Indeed an instant later Pearl seemed to forget about being hired to care for her brother and instead wanted to know if she and Aparna could make jelly sandwiches for lunch. They would drink milk, Pearl promised. They would make Jacob drink milk, too. Maybe after lunch they could pop popcorn in the microwave. Daddy had rented a movie, Little Women. Aparna had seen it twice.

Looking into Pearl’s intent face as Pearl discussed lunch and Little Women, eyes bright, strands of dark hair sticking to her cheek, Mirella wondered if what she herself had been forgetting all this time, for years and years, was that none of this would last very long, that all of this, the terrible, desirable, exhausting plenitude of her life—the children, Howard, this house, her job—all of her worries and failures and abilities and cares, all of it mattered so dearly, but so briefly, and that it was all in a way nearly over, even the parts of her life that were still to come.
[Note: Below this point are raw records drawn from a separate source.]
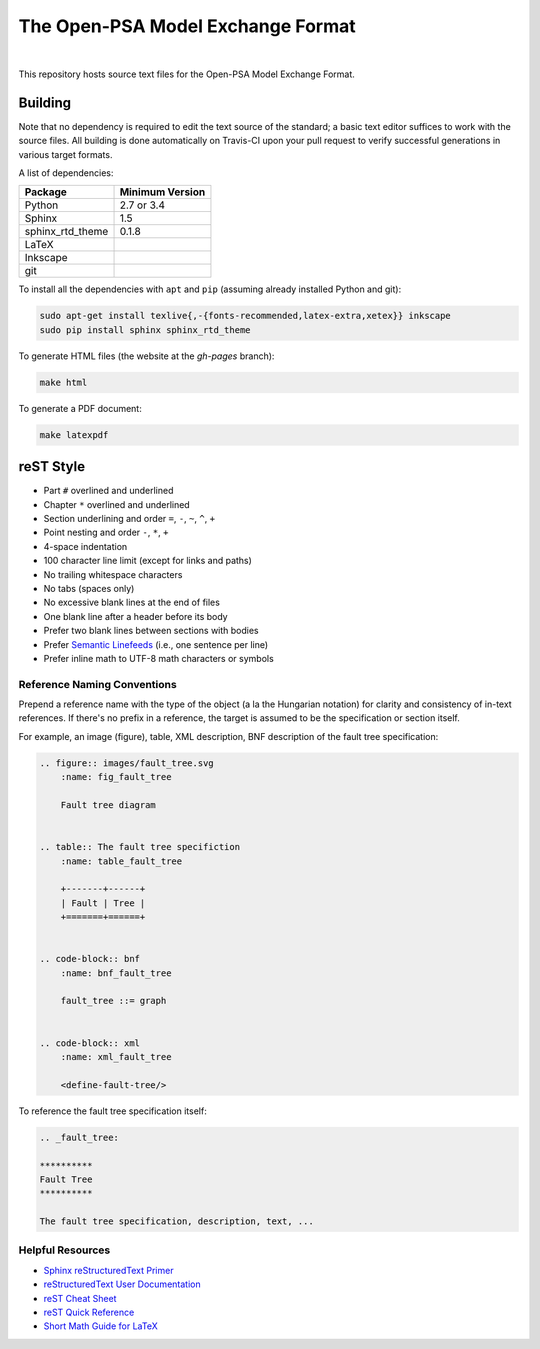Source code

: ##################################
The Open-PSA Model Exchange Format
##################################

.. image:: https://travis-ci.org/open-psa/mef.svg?branch=master
    :target: https://travis-ci.org/open-psa/mef

|

This repository hosts source text files for the Open-PSA Model Exchange Format.


Building
========

Note that no dependency is required to edit the text source of the standard;
a basic text editor suffices to work with the source files.
All building is done automatically on Travis-CI upon your pull request
to verify successful generations in various target formats.

A list of dependencies:

====================   ===============
Package                Minimum Version
====================   ===============
Python                 2.7 or 3.4
Sphinx                 1.5
sphinx_rtd_theme       0.1.8
LaTeX
Inkscape
git
====================   ===============

To install all the dependencies with ``apt`` and ``pip``
(assuming already installed Python and git):

.. code-block:: bash

    sudo apt-get install texlive{,-{fonts-recommended,latex-extra,xetex}} inkscape
    sudo pip install sphinx sphinx_rtd_theme

To generate HTML files (the website at the *gh-pages* branch):

.. code-block:: bash

    make html

To generate a PDF document:

.. code-block:: bash

    make latexpdf


reST Style
==========

- Part ``#`` overlined and underlined
- Chapter ``*`` overlined and underlined
- Section underlining and order ``=``, ``-``, ``~``, ``^``, ``+``
- Point nesting and order ``-``, ``*``, ``+``
- 4-space indentation
- 100 character line limit
  (except for links and paths)
- No trailing whitespace characters
- No tabs (spaces only)
- No excessive blank lines at the end of files
- One blank line after a header before its body
- Prefer two blank lines between sections with bodies
- Prefer `Semantic Linefeeds`_ (i.e., one sentence per line)
- Prefer inline math to UTF-8 math characters or symbols

.. _Semantic Linefeeds: http://rhodesmill.org/brandon/2012/one-sentence-per-line/


Reference Naming Conventions
----------------------------

Prepend a reference name with the type of the object (a la the Hungarian notation)
for clarity and consistency of in-text references.
If there's no prefix in a reference,
the target is assumed to be the specification or section itself.

For example, an image (figure), table, XML description,
BNF description of the fault tree specification:

.. code-block:: rst

    .. figure:: images/fault_tree.svg
        :name: fig_fault_tree

        Fault tree diagram


    .. table:: The fault tree specifiction
        :name: table_fault_tree

        +-------+------+
        | Fault | Tree |
        +=======+======+


    .. code-block:: bnf
        :name: bnf_fault_tree

        fault_tree ::= graph


    .. code-block:: xml
        :name: xml_fault_tree

        <define-fault-tree/>


To reference the fault tree specification itself:

.. code-block:: rst

    .. _fault_tree:

    **********
    Fault Tree
    **********

    The fault tree specification, description, text, ...


Helpful Resources
-----------------

- `Sphinx reStructuredText Primer <http://www.sphinx-doc.org/en/latest/rest.html>`_
- `reStructuredText User Documentation <http://docutils.sourceforge.net/rst.html>`_
- `reST Cheat Sheet <http://docutils.sourceforge.net/docs/user/rst/cheatsheet.txt>`_
- `reST Quick Reference <http://docutils.sourceforge.net/docs/user/rst/quickref.html>`_
- `Short Math Guide for LaTeX <http://www.math.ucsd.edu/~jeggers/latex/short-math-guide.pdf>`_
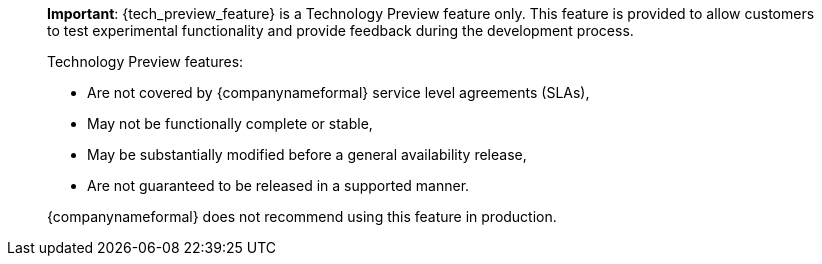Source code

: ____
*Important*: {tech_preview_feature} is a Technology Preview feature only. This feature is provided to allow customers to test experimental functionality and provide feedback during the development process.

Technology Preview features:

* Are not covered by {companynameformal} service level agreements (SLAs),
* May not be functionally complete or stable,
* May be substantially modified before a general availability release,
* Are not guaranteed to be released in a supported manner.

{companynameformal} does not recommend using this feature in production.
____
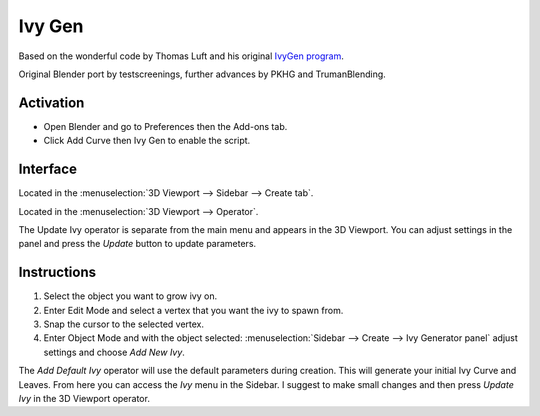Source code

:
*******
Ivy Gen
*******

Based on the wonderful code by Thomas Luft and
his original `IvyGen program <http://graphics.uni-konstanz.de/~luft/ivy_generator/>`__.

Original Blender port by testscreenings, further advances by PKHG and TrumanBlending.

.. figure:: /images/addons_add-curve_ivy-gen_example.jpg
   :align: center
   :width: 640px


Activation
==========

- Open Blender and go to Preferences then the Add-ons tab.
- Click Add Curve then Ivy Gen to enable the script.


Interface
=========

.. figure:: /images/addons_add-curve_ivy-gen_ui.jpg
   :align: right
   :width: 220px

Located in the :menuselection:`3D Viewport --> Sidebar --> Create tab`.

Located in the :menuselection:`3D Viewport --> Operator`.

The Update Ivy operator is separate from the main menu and appears in the 3D Viewport.
You can adjust settings in the panel and press the *Update* button to update parameters.


Instructions
============

#. Select the object you want to grow ivy on.
#. Enter Edit Mode and select a vertex that you want the ivy to spawn from.
#. Snap the cursor to the selected vertex.
#. Enter Object Mode and with the object selected:
   :menuselection:`Sidebar --> Create --> Ivy Generator panel` adjust settings and choose *Add New Ivy*.

The *Add Default Ivy* operator will use the default parameters during creation.
This will generate your initial Ivy Curve and Leaves.
From here you can access the *Ivy* menu in the Sidebar.
I suggest to make small changes and then press *Update Ivy* in the 3D Viewport operator.


.. reference::

   :Category:  Add Curve
   :Description: Adds generated ivy to a mesh object starting at the 3D Cursor.
   :Location: :menuselection:`Sidebar --> Create tab`
   :File: add_curve_ivygen.py
   :Author: testscreenings, PKHG, TrumanBlending
   :Maintainer: Vladimir Spivak (cwolf3d)
   :License: GPL
   :Support Level: Community
   :Note: This add-on is bundled with Blender.
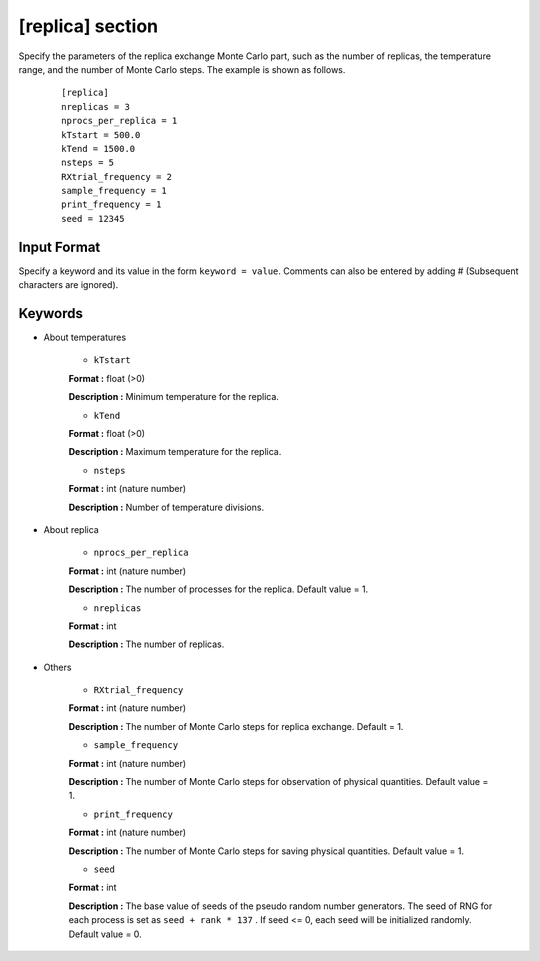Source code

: .. highlight:: none

[replica] section
-------------------------------

Specify the parameters of the replica exchange Monte Carlo part, such as the number of replicas, the temperature range, and the number of Monte Carlo steps.
The example is shown as follows.

  ::
  
        [replica]
        nreplicas = 3
        nprocs_per_replica = 1
        kTstart = 500.0
        kTend = 1500.0
        nsteps = 5
        RXtrial_frequency = 2
        sample_frequency = 1
        print_frequency = 1
        seed = 12345

Input Format
^^^^^^^^^^^^
Specify a keyword and its value in the form ``keyword = value``.
Comments can also be entered by adding # (Subsequent characters are ignored).

Keywords
^^^^^^^^^^

- About temperatures

    -  ``kTstart``

    **Format :** float (>0)

    **Description :**
    Minimum temperature for the replica.

    -  ``kTend``

    **Format :** float (>0)

    **Description :**
    Maximum temperature for the replica.

    -  ``nsteps``

    **Format :** int (nature number)

    **Description :** Number of temperature divisions.


- About replica 

    -  ``nprocs_per_replica``

    **Format :** int (nature number)

    **Description :** The number of processes for the replica. Default value = 1.

    -  ``nreplicas``

    **Format :** int

    **Description :** The number of replicas.


- Others

    -  ``RXtrial_frequency``

    **Format :** int (nature number)

    **Description :** The number of Monte Carlo steps for replica exchange. Default = 1.


    -  ``sample_frequency``

    **Format :** int (nature number)

    **Description :**     The number of Monte Carlo steps for observation of physical quantities. Default value = 1.

    -  ``print_frequency``

    **Format :** int (nature number)

    **Description :**     The number of Monte Carlo steps for saving physical quantities. Default value = 1.

    -  ``seed``

    **Format :** int

    **Description :**     The base value of seeds of the pseudo random number generators. The seed of RNG for each process is set as ``seed + rank * 137`` . If seed <= 0, each seed will be initialized randomly. Default value = 0.
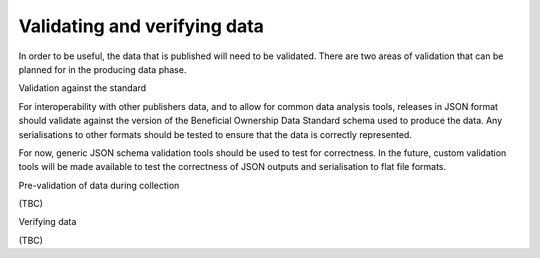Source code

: Validating and verifying data
=============================

In order to be useful, the data that is published will need to be
validated. There are two areas of validation that can be planned for in
the producing data phase.

.. raw:: html

   <h2>

Validation against the standard

.. raw:: html

   </h2>

For interoperability with other publishers data, and to allow for common
data analysis tools, releases in JSON format should validate against the
version of the Beneficial Ownership Data Standard schema used to produce
the data. Any serialisations to other formats should be tested to ensure
that the data is correctly represented.

For now, generic JSON schema validation tools should be used to test for
correctness. In the future, custom validation tools will be made
available to test the correctness of JSON outputs and serialisation to
flat file formats.

.. raw:: html

   <h2>

Pre-validation of data during collection

.. raw:: html

   </h2>

(TBC)

.. raw:: html

   <h2>

Verifying data

.. raw:: html

   </h2>

(TBC)
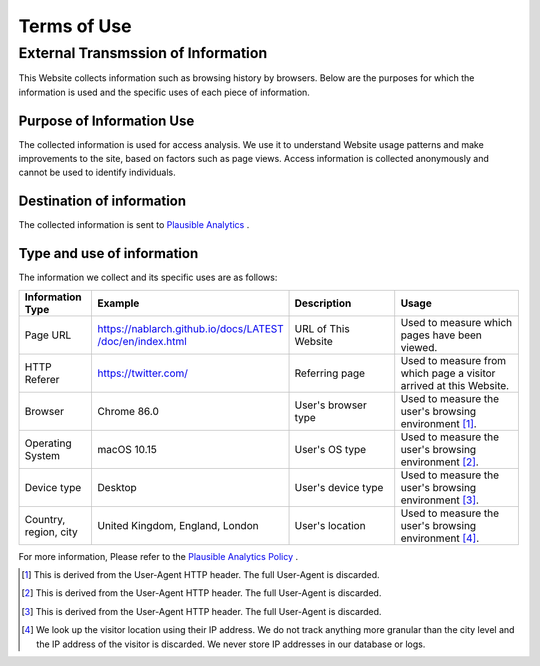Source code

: .. _terms_of_use:

============
Terms of Use
============

External Transmssion of Information
===================================

This Website collects information such as browsing history by browsers.
Below are the purposes for which the information is used and the specific uses of each piece of information.

Purpose of Information Use
--------------------------

The collected information is used for access analysis.
We use it to understand Website usage patterns and make improvements to the site, based on factors such as page views.
Access information is collected anonymously and cannot be used to identify individuals.

Destination of information
--------------------------

The collected information is sent to `Plausible Analytics <https://plausible.io>`__ .

Type and use of information
---------------------------

The information we collect and its specific uses are as follows:

.. list-table::
   :widths: 15 30 25 30
   :header-rows: 1
   :class: white-space-normal

   * - Information Type
     - Example
     - Description
     - Usage

   * - Page URL
     - `https://nablarch.github.io/docs/LATEST​/doc/en/index.html <https://nablarch.github.io/docs/LATEST/doc/en/index.html>`_
     - URL of This Website
     - Used to measure which pages have been viewed.

   * - HTTP Referer
     - https://twitter.com/
     - Referring page
     - Used to measure from which page a visitor arrived at this Website.

   * - Browser
     - Chrome 86.0
     - User's browser type
     - Used to measure the user's browsing environment [1]_.

   * - Operating System
     - macOS 10.15
     - User's OS type
     - Used to measure the user's browsing environment [2]_.

   * - Device type
     - Desktop
     - User's device type
     - Used to measure the user's browsing environment [3]_.

   * - Country, region, city
     - United Kingdom, England, London
     - User's location
     - Used to measure the user's browsing environment [4]_.

For more information, Please refer to the `Plausible Analytics Policy <https://plausible.io/data-policy>`__ .

.. [1]
   This is derived from the User-Agent HTTP header. The full User-Agent is discarded.

.. [2]
   This is derived from the User-Agent HTTP header. The full User-Agent is discarded.

.. [3]
   This is derived from the User-Agent HTTP header. The full User-Agent is discarded.

.. [4]
   We look up the visitor location using their IP address. We do not track anything more granular than the city level and the IP address of the visitor is discarded. We never store IP addresses in our database or logs.
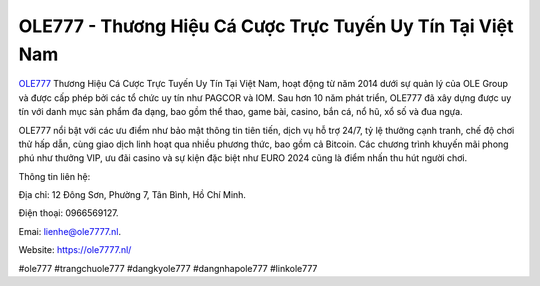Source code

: OLE777 - Thương Hiệu Cá Cược Trực Tuyến Uy Tín Tại Việt Nam
===================================

`OLE777 <https://ole7777.nl/>`_ Thương Hiệu Cá Cược Trực Tuyến Uy Tín Tại Việt Nam, hoạt động từ năm 2014 dưới sự quản lý của OLE Group và được cấp phép bởi các tổ chức uy tín như PAGCOR và IOM. Sau hơn 10 năm phát triển, OLE777 đã xây dựng được uy tín với danh mục sản phẩm đa dạng, bao gồm thể thao, game bài, casino, bắn cá, nổ hũ, xổ số và đua ngựa. 

OLE777 nổi bật với các ưu điểm như bảo mật thông tin tiên tiến, dịch vụ hỗ trợ 24/7, tỷ lệ thưởng cạnh tranh, chế độ chơi thử hấp dẫn, cùng giao dịch linh hoạt qua nhiều phương thức, bao gồm cả Bitcoin. Các chương trình khuyến mãi phong phú như thưởng VIP, ưu đãi casino và sự kiện đặc biệt như EURO 2024 cũng là điểm nhấn thu hút người chơi. 

Thông tin liên hệ: 

Địa chỉ: 12 Đông Sơn, Phường 7, Tân Bình, Hồ Chí Minh. 

Điện thoại: 0966569127. 

Emai: lienhe@ole7777.nl. 

Website: https://ole7777.nl/ 

#ole777 #trangchuole777 #dangkyole777 #dangnhapole777 #linkole777
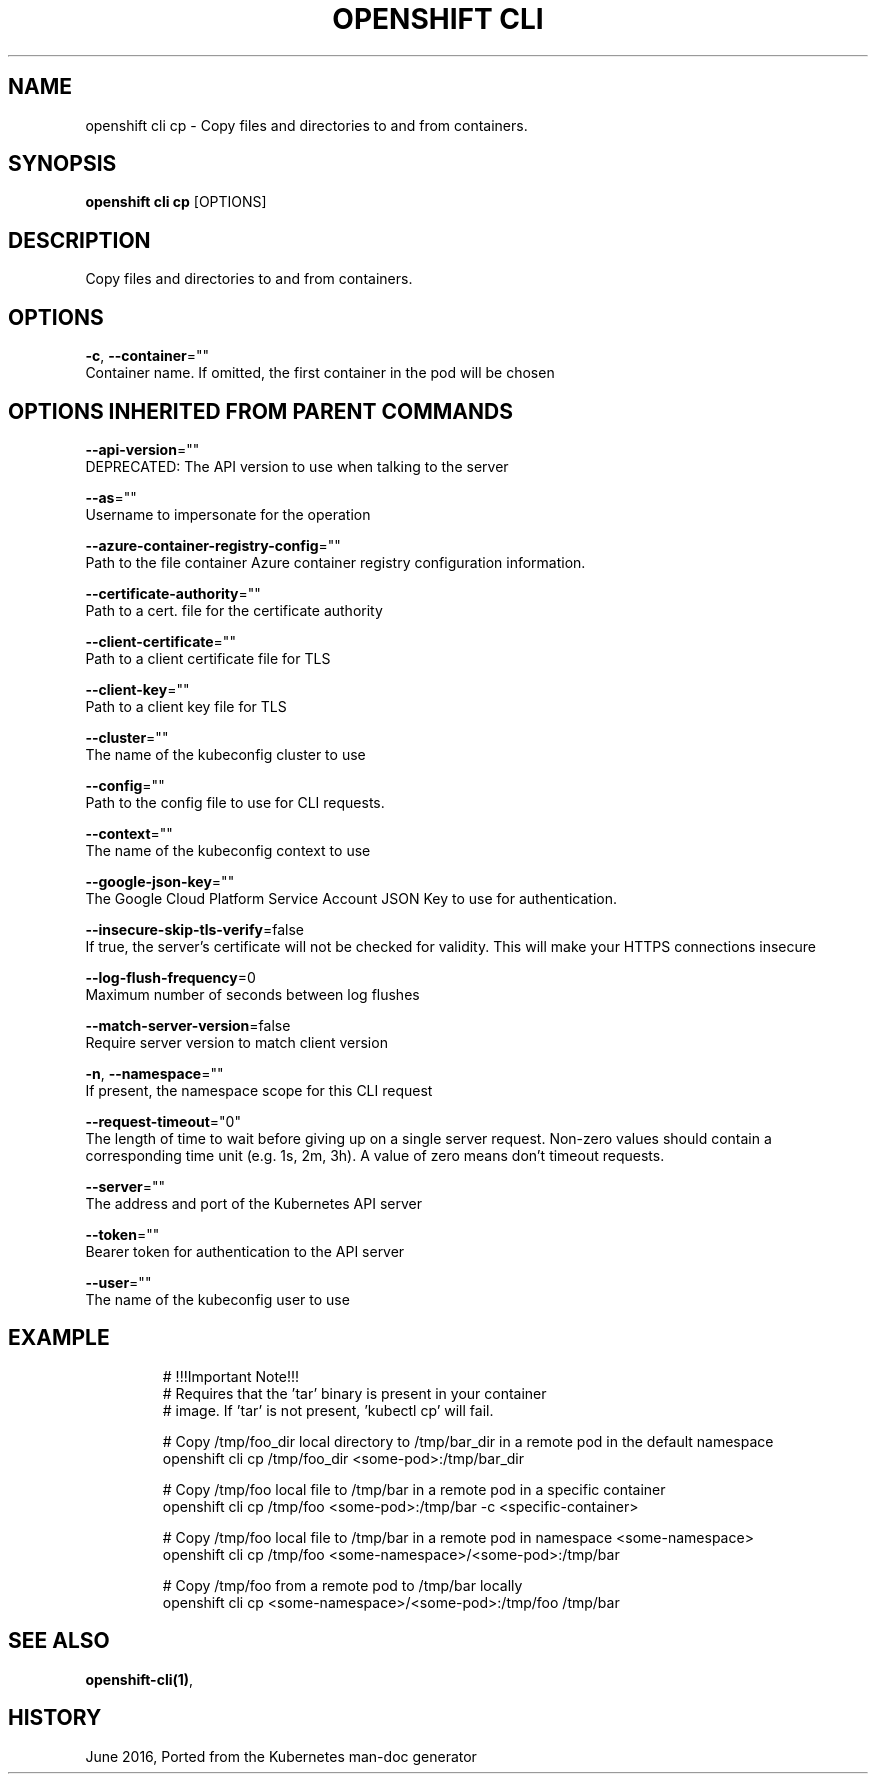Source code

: .TH "OPENSHIFT CLI" "1" " Openshift CLI User Manuals" "Openshift" "June 2016"  ""


.SH NAME
.PP
openshift cli cp \- Copy files and directories to and from containers.


.SH SYNOPSIS
.PP
\fBopenshift cli cp\fP [OPTIONS]


.SH DESCRIPTION
.PP
Copy files and directories to and from containers.


.SH OPTIONS
.PP
\fB\-c\fP, \fB\-\-container\fP=""
    Container name. If omitted, the first container in the pod will be chosen


.SH OPTIONS INHERITED FROM PARENT COMMANDS
.PP
\fB\-\-api\-version\fP=""
    DEPRECATED: The API version to use when talking to the server

.PP
\fB\-\-as\fP=""
    Username to impersonate for the operation

.PP
\fB\-\-azure\-container\-registry\-config\fP=""
    Path to the file container Azure container registry configuration information.

.PP
\fB\-\-certificate\-authority\fP=""
    Path to a cert. file for the certificate authority

.PP
\fB\-\-client\-certificate\fP=""
    Path to a client certificate file for TLS

.PP
\fB\-\-client\-key\fP=""
    Path to a client key file for TLS

.PP
\fB\-\-cluster\fP=""
    The name of the kubeconfig cluster to use

.PP
\fB\-\-config\fP=""
    Path to the config file to use for CLI requests.

.PP
\fB\-\-context\fP=""
    The name of the kubeconfig context to use

.PP
\fB\-\-google\-json\-key\fP=""
    The Google Cloud Platform Service Account JSON Key to use for authentication.

.PP
\fB\-\-insecure\-skip\-tls\-verify\fP=false
    If true, the server's certificate will not be checked for validity. This will make your HTTPS connections insecure

.PP
\fB\-\-log\-flush\-frequency\fP=0
    Maximum number of seconds between log flushes

.PP
\fB\-\-match\-server\-version\fP=false
    Require server version to match client version

.PP
\fB\-n\fP, \fB\-\-namespace\fP=""
    If present, the namespace scope for this CLI request

.PP
\fB\-\-request\-timeout\fP="0"
    The length of time to wait before giving up on a single server request. Non\-zero values should contain a corresponding time unit (e.g. 1s, 2m, 3h). A value of zero means don't timeout requests.

.PP
\fB\-\-server\fP=""
    The address and port of the Kubernetes API server

.PP
\fB\-\-token\fP=""
    Bearer token for authentication to the API server

.PP
\fB\-\-user\fP=""
    The name of the kubeconfig user to use


.SH EXAMPLE
.PP
.RS

.nf
  # !!!Important Note!!!
  # Requires that the 'tar' binary is present in your container
  # image.  If 'tar' is not present, 'kubectl cp' will fail.
  
  # Copy /tmp/foo\_dir local directory to /tmp/bar\_dir in a remote pod in the default namespace
  openshift cli cp /tmp/foo\_dir <some\-pod>:/tmp/bar\_dir
  
  # Copy /tmp/foo local file to /tmp/bar in a remote pod in a specific container
  openshift cli cp /tmp/foo <some\-pod>:/tmp/bar \-c <specific\-container>
  
  # Copy /tmp/foo local file to /tmp/bar in a remote pod in namespace <some\-namespace>
  openshift cli cp /tmp/foo <some\-namespace>/<some\-pod>:/tmp/bar
  
  # Copy /tmp/foo from a remote pod to /tmp/bar locally
  openshift cli cp <some\-namespace>/<some\-pod>:/tmp/foo /tmp/bar

.fi
.RE


.SH SEE ALSO
.PP
\fBopenshift\-cli(1)\fP,


.SH HISTORY
.PP
June 2016, Ported from the Kubernetes man\-doc generator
It was at that moment, as she stood bending over Pearl, that Mirella for the first time felt the rough stuff of existence pass under her fingertips like a bolt of sand. Bargains, mistakes, gambles—the life she had made, guided by hurry, guided by hope, counting on other chances for every chance she took.

“I will cut off the crusts,” swore Pearl, grumpily pushing her away. “I’ll even cut the corners off. I can do it myself. I’ll do even more than you.”

“Yes,” said Mirella, straightening. “But maybe I can still help.”

As Pearl skipped off toward the house, Mirella closed her eyes once more, letting the hot, grass-scented breeze brush against her face. Then she laid her hands on her belly, spreading her fingers wide. And after a little while it seemed that the warmth of her spread hands calmed the precariousness within her, at least for the moment. At least for a moment, everything felt bearable.